The Pentagon is moving to address a long history of racial discrimination amid a national wave of outrage and protests following the death of George Floyd, an unarmed black man in police custody in Minnesota.
In a video to the force last week, Defense Secretary Mark Esper announced three initiatives meant to build “a better U.S. military that pursues equal opportunity and aspires to true meritocracy.”
The initiatives include standing up a Defense Board on Diversity and Inclusion to develop recommendations to increase racial diversity and ensure equal opportunity across all ranks. An external body, known as the Defense Advisory Committee on Diversity and Inclusion in the Armed Services, will also provide long-term guidance to DoD leaders.
Esper said he is also calling for civilian and uniformed military leaders to immediately present actionable ideas DoD can begin implementing now.
His actions come amid nationwide protests over the treatment of persons of color and follow a new report from the Government Accountability Office that found black and Hispanic service members were more likely to be tried at a court-martial than their white counterparts.
“I recently shared with you my pride in being a member of an institution — the United States military — that embraces diversity and inclusion, and rejects hate, bigotry and unlawful discrimination in all forms,” Esper said. “More often than not, we have led on these issues.
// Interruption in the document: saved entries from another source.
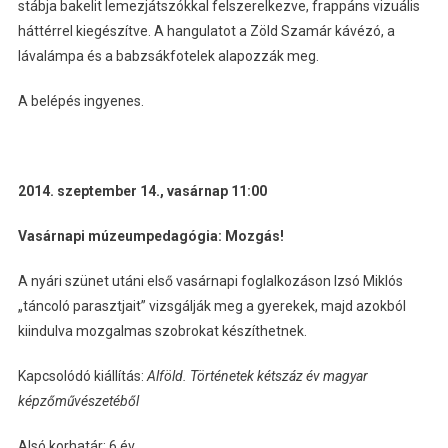
stábja bakelit lemezjátszókkal felszerelkezve, frappáns vizuális
háttérrel kiegészítve. A hangulatot a Zöld Szamár kávézó, a
lávalámpa és a babzsákfotelek alapozzák meg.
A belépés ingyenes.
2014. szeptember 14., vasárnap 11:00
Vasárnapi múzeumpedagógia: Mozgás!
A nyári szünet utáni első vasárnapi foglalkozáson Izsó Miklós
„táncoló parasztjait” vizsgálják meg a gyerekek, majd azokból
kiindulva mozgalmas szobrokat készíthetnek.
Kapcsolódó kiállítás:
Alföld. Történetek kétszáz év magyar
képzőművészetéből
Alsó korhatár: 6 év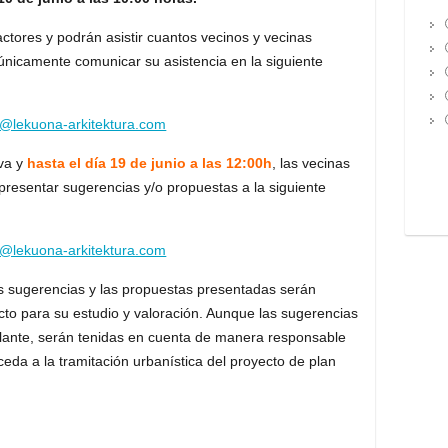
actores y podrán asistir cuantos vecinos y vecinas
únicamente comunicar su asistencia en la siguiente
@lekuona-arkitektura.com
iva y
hasta el día 19 de junio a las 12:00h
, las vecinas
presentar sugerencias y/o propuestas a la siguiente
@lekuona-arkitektura.com
las sugerencias y las propuestas presentadas serán
cto para su estudio y valoración. Aunque las sugerencias
ulante, serán tenidas en cuenta de manera responsable
eda a la tramitación urbanística del proyecto de plan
However, we are not immune to the forces of bias and prejudice — whether visible or invisible, conscious or unconscious.
“We know this bias burdens many of our service members, and has direct and indirect impact on the experiences of our minority members, the cultural and ethnic diversity of the force, and the representation in our officer ranks,” he added. “These things have no place in our military; they have no place in our country.”